04.10.2016 @toniiasenjo 2 minutos

El liderazgo de Sánchez fue cuestionado desde sus primeras y endiabladas maniobras, allá por mayo de 2015, cuando entregó las alcaldías a Podemos tras haberse derrumbado en las elecciones municipales. Pero los ánimos se apaciguaron gracias a los pactos de gobierno que se establecieron en numerosos municipios y le permitieron ostentar el bastón de mando a pesar de no haber vencido en las urnas. Fue entonces cuando los acuerdos consiguieron maquillar lo que ya fue el primer fracaso del ex secretario general al frente del PSOE. No eran, no son (salvo para Feijóo) tiempos de mayorías aplastantes, lo cual supuso una bola de oxígeno para el líder socialista.

La sucesión de derrotas le acompañó en cada proceso electoral y la sombra de Susana Díaz nunca dejó de perseguirle. Hasta ahora han sido muchos los trenes que han pasado, los billetes que se han cancelado, los amagos de la presidenta andaluza para dar el salto a Madrid, pero nunca lo ha hecho. Además, ha encabezado el sector crítico contra Pedro Sánchez y hasta el lamentable espectáculo que se dio en el último Comité Federal, impropio de un partido con 137 años de historia, no se enfrentó abiertamente.

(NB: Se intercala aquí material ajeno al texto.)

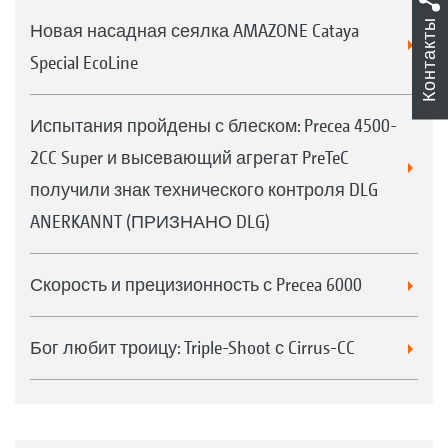
Контакты
Новая насадная сеялка AMAZONE Cataya
Special EcoLine
Испытания пройдены с блеском: Precea 4500-
2CC Super и высевающий агрегат PreTeC
получили знак технического контроля DLG
ANERKANNT (ПРИЗНАНО DLG)
Скорость и прецизионность с Precea 6000
Бог любит троицу: Triple-Shoot с Cirrus-CC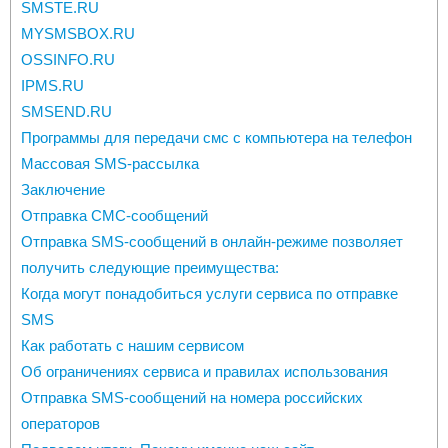
SMSTE.RU
MYSMSBOX.RU
OSSINFO.RU
IPMS.RU
SMSEND.RU
Программы для передачи смс с компьютера на телефон
Массовая SMS-рассылка
Заключение
Отправка СМС-сообщений
Отправка SMS-сообщений в онлайн-режиме позволяет
получить следующие преимущества:
Когда могут понадобиться услуги сервиса по отправке
SMS
Как работать с нашим сервисом
Об ограничениях сервиса и правилах использования
Отправка SMS-сообщений на номера российских
операторов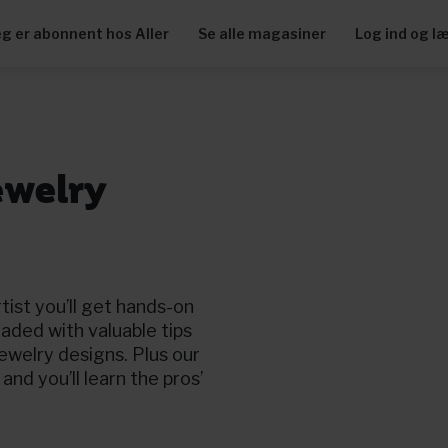
eg er abonnent hos Aller
Se alle magasiner
Log ind og l
ewelry
tist you’ll get hands-on
oaded with valuable tips
ewelry designs. Plus our
and you’ll learn the pros’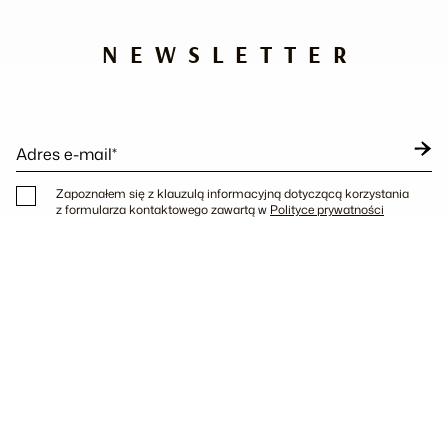
NEWSLETTER
Adres e-mail*
Zapoznałem się z klauzulą informacyjną dotyczącą korzystania
z formularza kontaktowego zawartą w
Polityce prywatności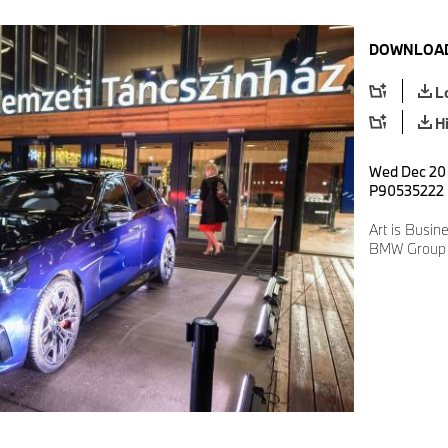
DOWNLOAD
L
H
Wed Dec 20 
P90535222
Art is Busi
BMW Group 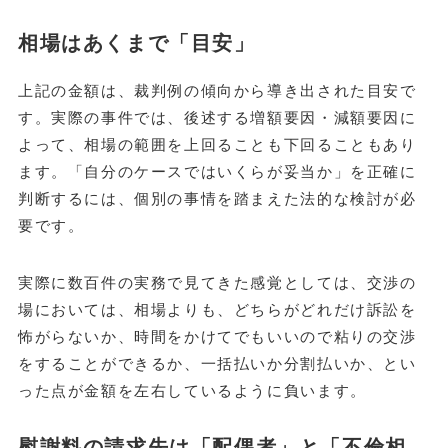
相場はあくまで「目安」
上記の金額は、裁判例の傾向から導き出された目安で
す。実際の事件では、後述する増額要因・減額要因に
よって、相場の範囲を上回ることも下回ることもあり
ます。「自分のケースではいくらが妥当か」を正確に
判断するには、個別の事情を踏まえた法的な検討が必
要です。
実際に数百件の実務で見てきた感覚としては、交渉の
場においては、相場よりも、どちらがどれだけ訴訟を
怖がらないか、時間をかけてでもいいので粘りの交渉
をすることができるか、一括払いか分割払いか、とい
った点が金額を左右しているように負います。
慰謝料の請求先は「配偶者」と「不倫相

¿Por qué no se decide? Para liderar un partido hay que tener convicción, asumir el cargo con todas las consecuencias. Pero Susana se siente cómoda gobernando Andalucía, donde cuenta con un respaldo considerable de la ciudadanía, y dirigiendo las operaciones desde la sombra en Madrid. Tira la piedra y esconde la mano. Alborota a las masas, pero no da el golpe definitivo. Ferraz seduce, pero acudir a sofocar el incendio conlleva un alto riesgo de quemaduras, máxime con el partido dividido y las encuestas augurando un mazazo. Díaz no da puntada sin hilo, aunque lo de coser para otro momento. Quién sabe. Igual se atreve a bordar.

Necesita sentirse querida, por ello espera la llamada del PSOE. Pero es necesario algo más que una llamada y una respuesta afirmativa. Una dirigente que sea capaz de mantener sus principios, definir un nuevo proyecto para la socialdemocracia española e implantar la identidad que se ha perdido con Sánchez. Y si es preciso, morir en el intento, pero sin matar. No es imprescindible continuar con el suicidio que inició Pedro. Es ahora, con la rosa marchita y el puño muy debilitado, cuando el PSOE necesita un liderazgo tenaz, que no urja del apoyo de independentistas y comunistas solidarizados en la calle Ferraz. Puede ser el último tren, quién sabe.